3) Collision Resistance
- This property means it should be hard to find two different inputs of any length that result in the same hash. This property is also referred to as collision free hash function.
- In other words, for a hash function h, it is hard to find any two different inputs x and y such that h(x) = h(y).
- Since, hash function is compressing function with fixed hash length, it is impossible for a hash function not to have collisions. This property of collision free only confirms that these collisions should be hard to find.
- This property makes it very difficult for an attacker to find two input values with the same hash.
- Also, if a hash function is collision-resistant then it is second pre-image resistant.

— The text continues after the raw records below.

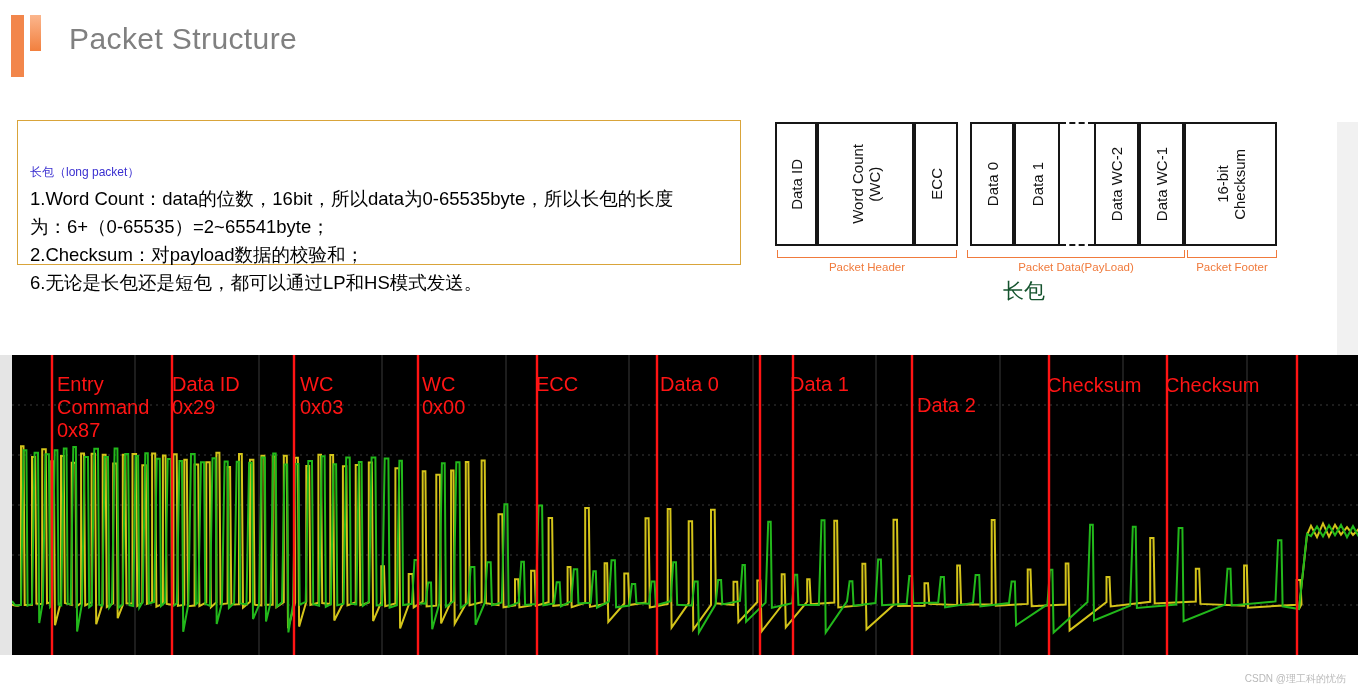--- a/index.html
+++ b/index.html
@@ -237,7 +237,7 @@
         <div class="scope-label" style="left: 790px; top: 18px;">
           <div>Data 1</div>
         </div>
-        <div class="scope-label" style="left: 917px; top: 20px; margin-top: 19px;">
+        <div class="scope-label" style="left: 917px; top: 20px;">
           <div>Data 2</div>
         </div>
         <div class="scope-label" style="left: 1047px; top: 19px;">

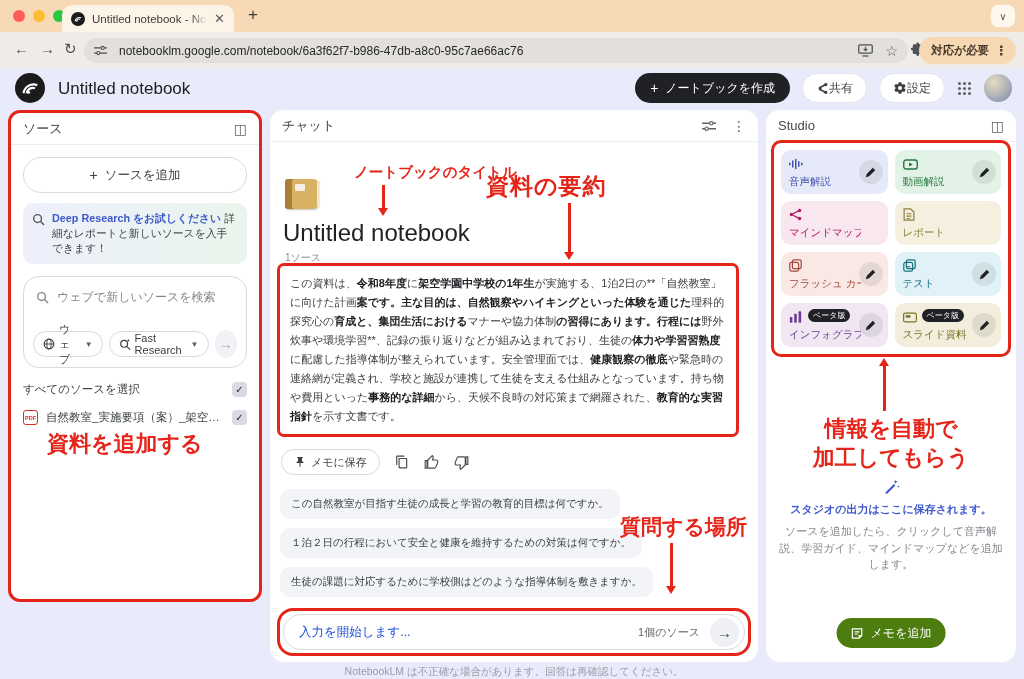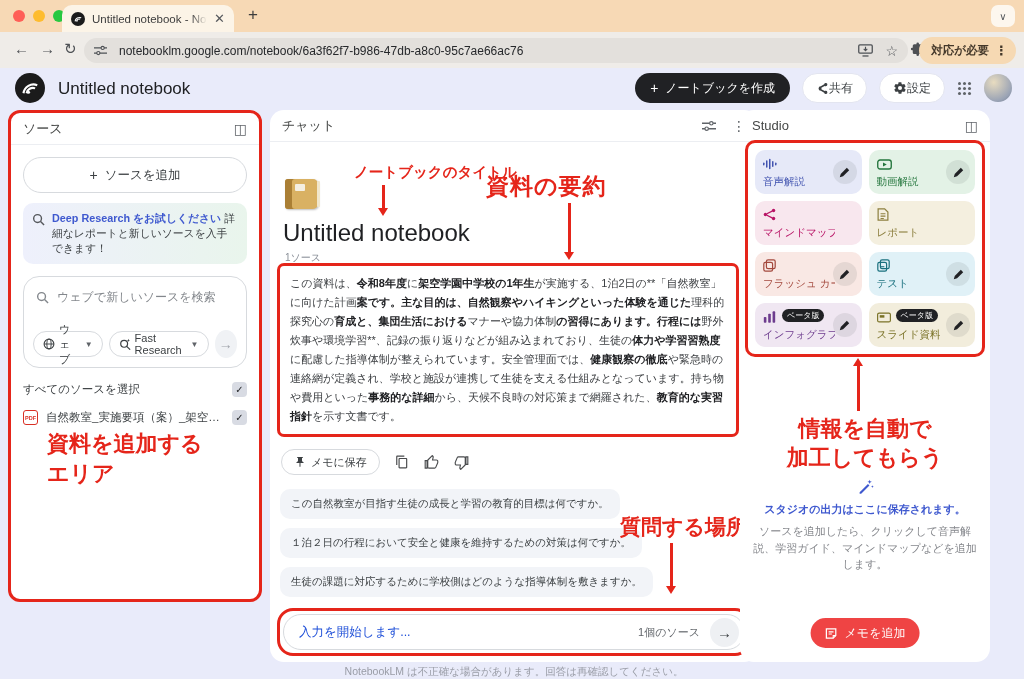--- a/index.html
+++ b/index.html
@@ -89,7 +89,7 @@
   .disclaimer { position:absolute; left:270px; width:488px; top:665px; text-align:center; font-size:10.5px; color:#999ca6; }
 
   
-  .studio-panel { left:740px; top:110px; width:250px; height:552px; }
+  .studio-panel { left:766px; top:110px; width:250px; height:552px; }
   .studio-redbox { position:absolute; left:5px; right:5px; top:30px; border:3px solid var(--red); border-radius:10px; padding:7px; }
   .studio-grid { display:grid; grid-template-columns:1fr 1fr; gap:7px; }
   .card { height:44px; border-radius:10px; position:relative; padding:6px 8px; }

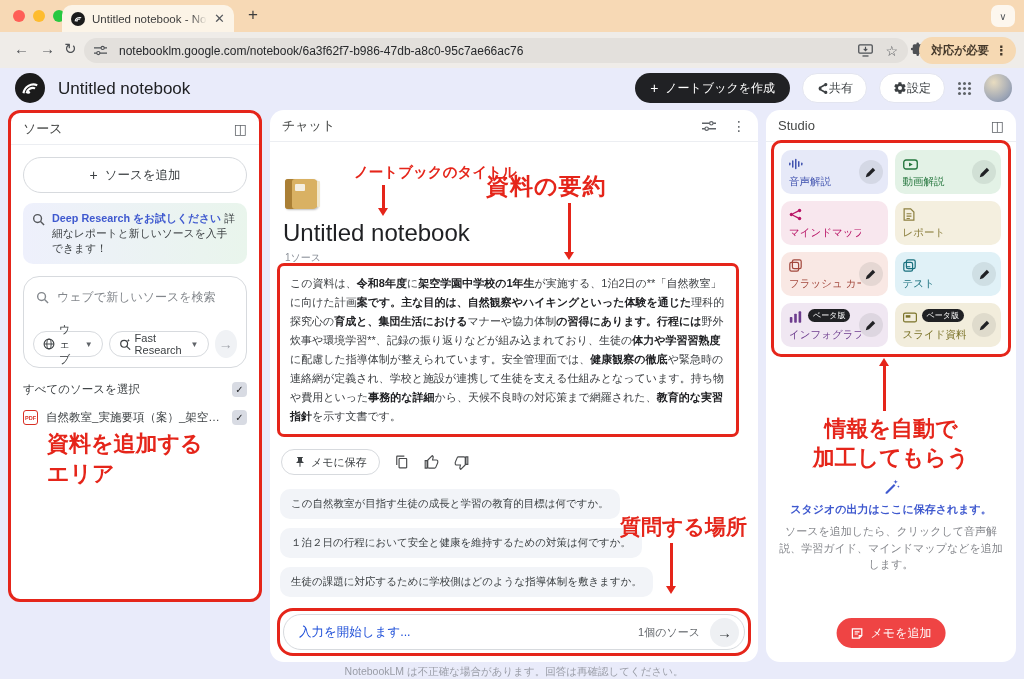--- a/index.html
+++ b/index.html
@@ -266,7 +266,6 @@
       </div>
     <div class="anno" style="left:36px; top:316px; font-size:22px; line-height:30px;">
       <div>資料を追加する</div>
-      <div>エリア</div>
     </div>
   </aside>
 

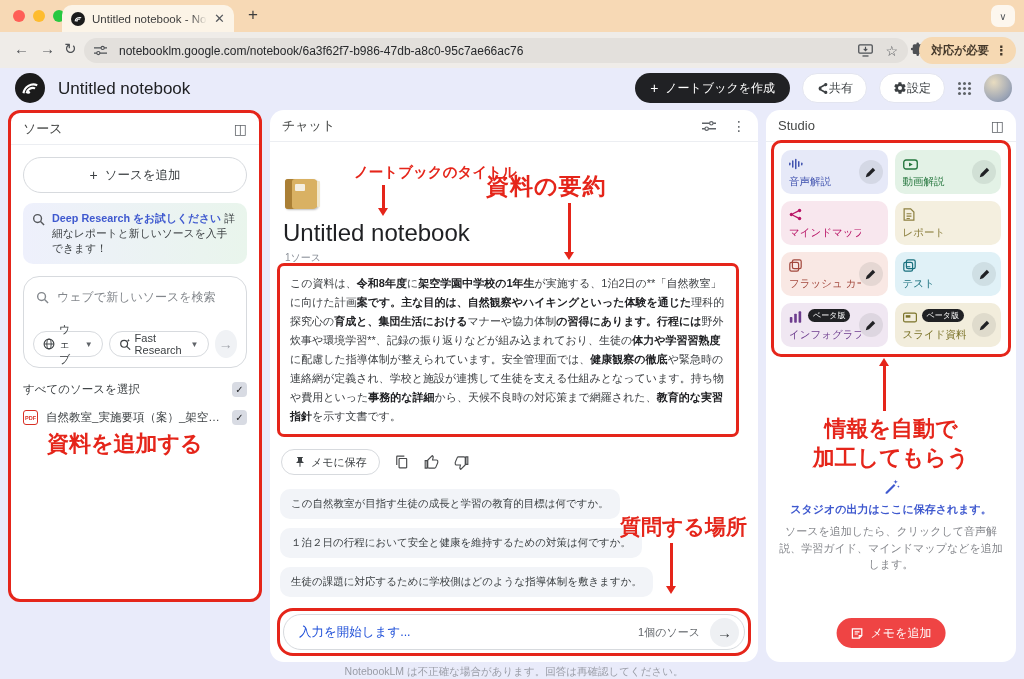--- a/index.html
+++ b/index.html
@@ -99,7 +99,7 @@
   .studio-empty { position:absolute; top:368px; left:10px; right:10px; text-align:center; }
   .studio-empty .blue { font-size:11px; font-weight:700; color:var(--blue); margin-top:3px; }
   .studio-empty .graytxt { font-size:11px; line-height:16.5px; color:#85878c; margin-top:6px; }
-  .note-btn { position:absolute; bottom:14px; left:50%; transform:translateX(-50%); height:30px; background:#ef4444; color:#fff; border-radius:16px; display:flex; align-items:center; gap:7px; padding:0 14px; font-size:12px; white-space:nowrap; }
+  .note-btn { position:absolute; bottom:14px; left:50%; transform:translateX(-50%); height:30px; background:#4d7c0f; color:#fff; border-radius:16px; display:flex; align-items:center; gap:7px; padding:0 14px; font-size:12px; white-space:nowrap; }
 </style>
 </head>
 <body>

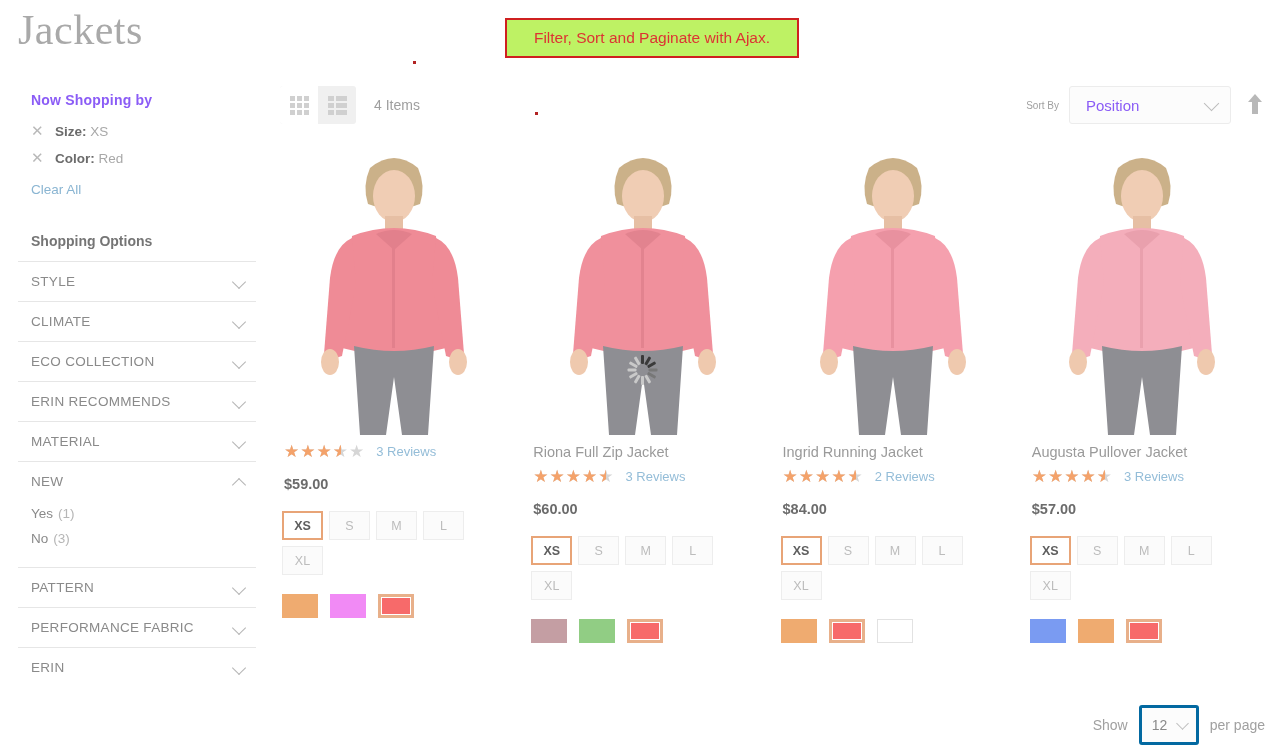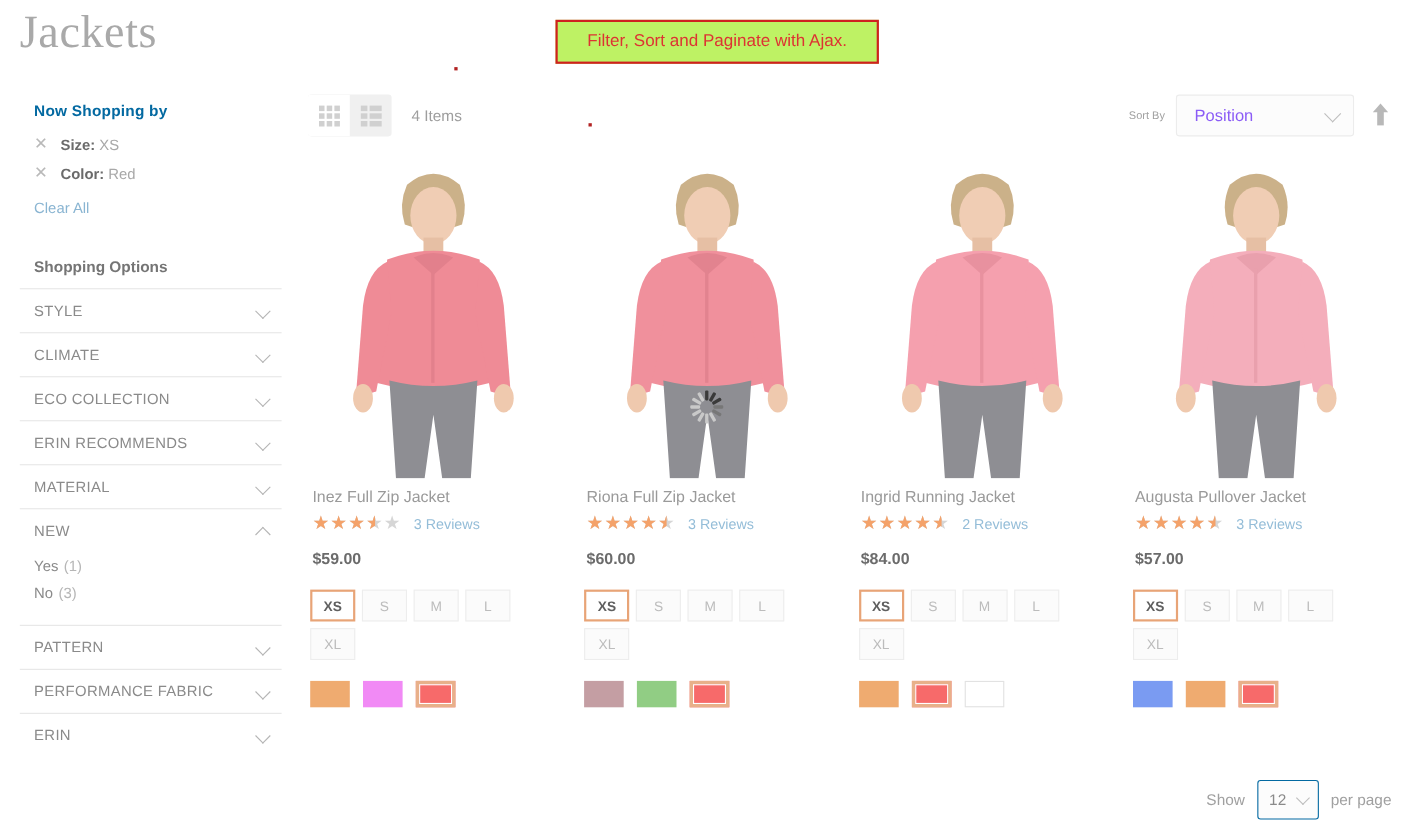--- a/index.html
+++ b/index.html
@@ -52,7 +52,7 @@
   }
   .side-heading {
     font-size: 14px;
-    color: #0369a1;
+    color: #8b5cf6;
     font-weight: 600;
     margin: 0 0 14px 13px;
     letter-spacing: .2px;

*Give a few examples of hash functions*
Message Digest (MD)
Secure Hash Function (SHA)
RIPEMD
Whirlpool
### Activity 5: Implement FNV-1a
```c=
hash_t hash_fnv_gen(const void* data_, size_t size){
hash_t hash = FNV_OFFSET_BASIS;
const unsigned char* data = data_;
for(size_t i = 0; i < size; i++)
{
hash = hash ^ data[i];
hash = FNV_PRIME;
}
return 0;
}
hash_t hash_fnv_str(const char* str){
while(1)
{
static int i = 0;
if (str[i] == '\0')
break;
i++;
}
return 0;
}
```
### Activity 6: Implement hash-based indexing
```c=
size_t hash_index_gen(const void* data, size_t size, size_t M){
hash_t hash = hash_fnv_gen(data, size);
static int index;
for (size_t i = 0; i < size; i++)
{
index = hash % M;
}
return index;
}
size_t hash_index_str(const char* str, size_t M){
static int index;
while(1)
{
int count = 0;
if(str[count] != '\0')
{
index = str[count] % M;
break;
}
count++;
}
return index;
}
```
### Activity 7: Word counting
### Activity 8: Hash collisions
### Activity 9: Activity
## Look back
### What we've learnt?
In this week's activities we have learnt what a hash function is and we're able to name properties of a good hash function. We can also explain how a hashmap works and discuss its time complexity.
### What were the surprises?
In the worst case performace, a hashMap reduces to a linkedList.
### What problems we've encountered?
Finishing the activities.
### What was or still is unclear?
Last 3 activities
### How did the group perform?
The group performed well, but the communication between certain team members could have been better.